Getty Kouros - Archaeometry

Archaeometry

The Getty commissioned two scientific studies on which it based its decision to buy the statue. The first was by Norman Herz, a professor of geology at the University of Georgia, who measured the carbon and oxygen isotope ratios, and traced the stone to the island of Thasos. The marble was found to have a composition of 88% dolomite and 12% calcite, by x-ray diffraction. His isotopic analysis revealed that δ18O = -2.37 and δ13C = +2.88, which from database comparison admitted one of five possible sources: Denizli, Doliana, Marmara, Mylasa, or Thasos-Acropolis. Further, trace element analysis of the kouros eliminated Denizli. With the high dolomite content Thasos was determined to be the likeliest source with a 90% probability. The second test was by Stanley Margolis, a geology professor at the University of California at Davis. He showed that the dolomite surface of the sculpture had undergone a process called de-dolomitization, in which the magnesium content had been leached out, leaving a crust of calcite, along with other minerals. Margolis determined that this process could occur only over the course of many centuries and under natural conditions, and therefore could not be duplicated by a forger.

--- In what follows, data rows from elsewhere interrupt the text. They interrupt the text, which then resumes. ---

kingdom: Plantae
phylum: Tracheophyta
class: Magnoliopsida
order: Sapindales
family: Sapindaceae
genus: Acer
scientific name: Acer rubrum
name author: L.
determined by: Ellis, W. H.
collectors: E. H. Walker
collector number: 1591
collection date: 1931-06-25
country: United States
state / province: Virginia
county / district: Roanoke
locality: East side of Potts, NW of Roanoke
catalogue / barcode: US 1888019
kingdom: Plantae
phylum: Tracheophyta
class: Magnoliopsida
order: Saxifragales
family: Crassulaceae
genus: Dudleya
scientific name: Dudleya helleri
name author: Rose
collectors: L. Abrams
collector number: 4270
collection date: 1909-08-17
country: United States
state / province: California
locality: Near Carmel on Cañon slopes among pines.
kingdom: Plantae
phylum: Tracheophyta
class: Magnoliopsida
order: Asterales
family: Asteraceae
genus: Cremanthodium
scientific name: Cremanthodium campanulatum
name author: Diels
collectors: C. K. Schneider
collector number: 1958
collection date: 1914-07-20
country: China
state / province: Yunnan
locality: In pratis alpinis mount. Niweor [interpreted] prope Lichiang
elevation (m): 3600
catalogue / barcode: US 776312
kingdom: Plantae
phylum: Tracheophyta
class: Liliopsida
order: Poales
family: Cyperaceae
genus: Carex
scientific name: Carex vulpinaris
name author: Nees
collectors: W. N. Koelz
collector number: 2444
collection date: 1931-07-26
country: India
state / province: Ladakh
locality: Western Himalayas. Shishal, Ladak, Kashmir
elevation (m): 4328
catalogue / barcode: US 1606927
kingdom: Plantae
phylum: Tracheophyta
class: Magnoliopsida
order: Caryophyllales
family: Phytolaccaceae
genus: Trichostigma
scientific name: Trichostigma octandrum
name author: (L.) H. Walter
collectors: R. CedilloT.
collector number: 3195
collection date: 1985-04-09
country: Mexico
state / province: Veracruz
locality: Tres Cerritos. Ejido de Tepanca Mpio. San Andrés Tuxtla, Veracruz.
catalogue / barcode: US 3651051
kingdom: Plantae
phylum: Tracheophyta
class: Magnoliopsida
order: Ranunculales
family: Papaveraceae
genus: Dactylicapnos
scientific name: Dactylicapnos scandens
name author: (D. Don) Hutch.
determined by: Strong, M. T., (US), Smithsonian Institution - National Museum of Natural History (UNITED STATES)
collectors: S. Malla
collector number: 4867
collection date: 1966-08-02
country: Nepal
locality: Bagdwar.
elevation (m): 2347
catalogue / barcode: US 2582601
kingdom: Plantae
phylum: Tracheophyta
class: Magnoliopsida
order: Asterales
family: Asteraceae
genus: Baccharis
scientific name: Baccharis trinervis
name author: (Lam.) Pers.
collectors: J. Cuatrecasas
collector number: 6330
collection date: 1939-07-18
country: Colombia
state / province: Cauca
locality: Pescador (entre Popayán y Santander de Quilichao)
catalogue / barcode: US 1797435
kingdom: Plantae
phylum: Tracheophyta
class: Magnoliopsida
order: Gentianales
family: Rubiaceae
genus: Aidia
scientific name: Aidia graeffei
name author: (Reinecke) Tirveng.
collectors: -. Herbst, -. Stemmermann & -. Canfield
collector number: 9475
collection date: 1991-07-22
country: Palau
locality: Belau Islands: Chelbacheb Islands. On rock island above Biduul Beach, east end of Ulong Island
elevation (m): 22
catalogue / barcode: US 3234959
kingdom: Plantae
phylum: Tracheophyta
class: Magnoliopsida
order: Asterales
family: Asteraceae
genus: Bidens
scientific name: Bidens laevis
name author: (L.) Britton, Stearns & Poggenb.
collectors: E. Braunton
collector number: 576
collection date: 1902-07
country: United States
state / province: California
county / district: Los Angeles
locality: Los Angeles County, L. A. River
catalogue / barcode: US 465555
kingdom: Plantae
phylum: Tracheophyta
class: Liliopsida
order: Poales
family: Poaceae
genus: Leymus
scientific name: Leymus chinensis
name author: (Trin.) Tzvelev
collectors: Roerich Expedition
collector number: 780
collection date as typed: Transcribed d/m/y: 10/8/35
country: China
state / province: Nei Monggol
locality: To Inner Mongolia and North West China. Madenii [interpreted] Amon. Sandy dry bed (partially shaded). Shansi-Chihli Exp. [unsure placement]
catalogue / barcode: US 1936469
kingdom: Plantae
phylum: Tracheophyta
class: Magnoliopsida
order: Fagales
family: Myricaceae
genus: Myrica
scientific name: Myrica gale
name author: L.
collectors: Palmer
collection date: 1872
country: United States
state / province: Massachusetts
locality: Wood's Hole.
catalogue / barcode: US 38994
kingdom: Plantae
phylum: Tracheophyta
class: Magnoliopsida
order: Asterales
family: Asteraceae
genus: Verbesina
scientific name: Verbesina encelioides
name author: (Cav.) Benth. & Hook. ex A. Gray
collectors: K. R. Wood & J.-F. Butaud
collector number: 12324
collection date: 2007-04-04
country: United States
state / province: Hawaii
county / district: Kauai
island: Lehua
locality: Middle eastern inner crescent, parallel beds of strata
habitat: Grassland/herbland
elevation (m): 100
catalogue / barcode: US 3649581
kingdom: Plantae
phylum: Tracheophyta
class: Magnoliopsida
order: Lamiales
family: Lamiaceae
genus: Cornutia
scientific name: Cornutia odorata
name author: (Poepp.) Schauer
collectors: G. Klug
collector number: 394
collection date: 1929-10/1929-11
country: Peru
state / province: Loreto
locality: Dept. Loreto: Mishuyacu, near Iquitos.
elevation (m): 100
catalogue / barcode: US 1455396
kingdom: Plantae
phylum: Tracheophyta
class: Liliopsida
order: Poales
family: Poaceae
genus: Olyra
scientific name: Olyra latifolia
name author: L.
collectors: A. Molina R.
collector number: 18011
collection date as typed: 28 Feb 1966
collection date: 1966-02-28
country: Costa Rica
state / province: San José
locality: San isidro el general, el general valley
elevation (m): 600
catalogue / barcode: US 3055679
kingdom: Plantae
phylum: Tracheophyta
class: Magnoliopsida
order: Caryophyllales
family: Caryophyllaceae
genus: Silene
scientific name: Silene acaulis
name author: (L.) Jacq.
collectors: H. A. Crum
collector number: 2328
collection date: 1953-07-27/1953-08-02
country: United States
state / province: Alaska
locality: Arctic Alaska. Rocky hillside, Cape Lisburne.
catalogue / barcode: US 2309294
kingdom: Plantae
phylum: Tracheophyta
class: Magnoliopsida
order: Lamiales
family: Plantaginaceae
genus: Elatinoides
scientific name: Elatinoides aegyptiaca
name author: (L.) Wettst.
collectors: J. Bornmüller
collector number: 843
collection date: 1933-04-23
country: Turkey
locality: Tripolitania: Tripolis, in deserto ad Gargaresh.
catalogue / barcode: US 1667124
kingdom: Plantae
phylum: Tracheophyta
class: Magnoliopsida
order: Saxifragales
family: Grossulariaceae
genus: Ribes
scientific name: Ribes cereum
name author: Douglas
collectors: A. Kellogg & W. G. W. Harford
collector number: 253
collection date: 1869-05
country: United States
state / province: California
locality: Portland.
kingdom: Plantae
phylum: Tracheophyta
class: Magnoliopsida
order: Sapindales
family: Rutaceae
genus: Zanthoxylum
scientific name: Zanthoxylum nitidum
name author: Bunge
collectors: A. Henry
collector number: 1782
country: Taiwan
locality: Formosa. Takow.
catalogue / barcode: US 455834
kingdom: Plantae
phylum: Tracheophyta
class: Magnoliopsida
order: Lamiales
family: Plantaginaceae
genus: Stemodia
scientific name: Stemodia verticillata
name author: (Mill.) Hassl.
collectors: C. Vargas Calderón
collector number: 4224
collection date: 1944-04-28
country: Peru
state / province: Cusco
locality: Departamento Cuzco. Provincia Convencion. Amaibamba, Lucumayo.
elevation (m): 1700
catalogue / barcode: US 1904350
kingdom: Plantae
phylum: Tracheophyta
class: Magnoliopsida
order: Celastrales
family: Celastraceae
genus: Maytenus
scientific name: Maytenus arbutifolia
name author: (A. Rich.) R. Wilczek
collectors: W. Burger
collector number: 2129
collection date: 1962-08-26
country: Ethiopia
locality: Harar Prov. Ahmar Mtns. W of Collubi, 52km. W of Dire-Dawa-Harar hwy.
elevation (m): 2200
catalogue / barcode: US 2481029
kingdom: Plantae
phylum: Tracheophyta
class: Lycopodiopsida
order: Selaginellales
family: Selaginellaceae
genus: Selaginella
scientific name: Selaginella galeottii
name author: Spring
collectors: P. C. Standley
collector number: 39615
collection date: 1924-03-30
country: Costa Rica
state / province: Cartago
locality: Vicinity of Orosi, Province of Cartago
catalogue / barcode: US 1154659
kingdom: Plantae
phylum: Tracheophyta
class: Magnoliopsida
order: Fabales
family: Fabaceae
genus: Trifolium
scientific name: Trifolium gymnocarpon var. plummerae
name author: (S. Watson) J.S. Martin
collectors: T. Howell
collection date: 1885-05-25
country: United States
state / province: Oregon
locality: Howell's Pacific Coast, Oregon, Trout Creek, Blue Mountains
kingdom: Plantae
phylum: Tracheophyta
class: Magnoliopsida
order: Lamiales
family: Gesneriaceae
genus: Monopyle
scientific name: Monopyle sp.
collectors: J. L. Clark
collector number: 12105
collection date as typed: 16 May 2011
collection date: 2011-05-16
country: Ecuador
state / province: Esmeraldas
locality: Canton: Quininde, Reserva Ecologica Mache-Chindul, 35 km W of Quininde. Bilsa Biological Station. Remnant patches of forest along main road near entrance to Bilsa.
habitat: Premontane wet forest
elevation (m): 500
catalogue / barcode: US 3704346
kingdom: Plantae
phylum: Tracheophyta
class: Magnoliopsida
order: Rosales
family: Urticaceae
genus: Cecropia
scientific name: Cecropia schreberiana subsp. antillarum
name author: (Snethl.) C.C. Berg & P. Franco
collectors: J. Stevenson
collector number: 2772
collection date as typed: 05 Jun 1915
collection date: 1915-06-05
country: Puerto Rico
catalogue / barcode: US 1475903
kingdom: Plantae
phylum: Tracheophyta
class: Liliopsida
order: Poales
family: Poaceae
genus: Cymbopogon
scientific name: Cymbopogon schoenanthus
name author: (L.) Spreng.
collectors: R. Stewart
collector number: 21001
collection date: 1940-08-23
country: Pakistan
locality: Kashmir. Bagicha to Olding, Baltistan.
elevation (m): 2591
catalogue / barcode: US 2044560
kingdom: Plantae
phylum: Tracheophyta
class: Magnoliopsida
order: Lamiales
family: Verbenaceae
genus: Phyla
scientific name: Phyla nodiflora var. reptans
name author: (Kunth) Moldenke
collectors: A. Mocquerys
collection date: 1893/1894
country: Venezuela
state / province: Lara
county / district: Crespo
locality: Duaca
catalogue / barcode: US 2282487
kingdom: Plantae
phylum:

In the early 1990s, the marine chemist Miriam Kastner produced an experimental result which cast doubt on Margolis’s thesis by artificially inducing de-dolomitization in the laboratory, a result since confirmed by Margolis. However, although this does admit the possibility the kouros was synthetically aged by a forger the procedure is a complicated and time-consuming one. The unlikeliness of a forger using such experimental methods in what is still an uncertain science has prompted the Getty’s antiquities conservator to remark "when you consider a forger actually repeating the procedure you begin to leave the realm of practicality”.